Mount Sinai Kravis Children's Hospital detecting seizures using new tech

New York City-based Mount Sinai Kravis Children's Hospital expanded the use of a seizure monitoring device to pediatric patients.

The device, which has only been used on adult patients at the Mount Sinai Hospital, are now available to pediatric patients, according to an April 7 press release. 

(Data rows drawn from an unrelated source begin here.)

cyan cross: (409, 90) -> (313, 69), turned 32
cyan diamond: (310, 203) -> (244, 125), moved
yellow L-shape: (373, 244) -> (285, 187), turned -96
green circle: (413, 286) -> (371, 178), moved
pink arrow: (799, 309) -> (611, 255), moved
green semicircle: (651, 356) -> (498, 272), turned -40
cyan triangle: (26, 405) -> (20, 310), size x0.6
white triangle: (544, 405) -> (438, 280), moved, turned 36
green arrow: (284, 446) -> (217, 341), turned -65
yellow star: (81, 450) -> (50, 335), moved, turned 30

The device consists of a small headband with electrodes and a small recording device that facilitates rapid, point-of-care detection and diagnosis of non-convulsive seizure activity in critically ill children. 

"We are very pleased to bring this advanced technology to Mount Sinai Kravis Children's Hospital to provide the most up-to-date, highest-quality, and safest care for our young patients," said Sandeep Gangadharan, MD, associate professor of pediatrics at the Icahn School of Medicine at Mount Sinai and medical director of pediatric critical care at Mount Sinai Kravis Children's Hospital. "This new addition to our critical care units will not only benefit our pediatric patients with seizure disorders, but also those who have experienced other neurological injuries or surgery, as well as children who have undergone cardiac surgery."

The technology will be placed at patients' bedside in the pediatric intensive care unit and the pediatric cardiac intensive care unit — allowing physicians to detect and treat non-convulsive seizures within as few as five minutes, according to the press release.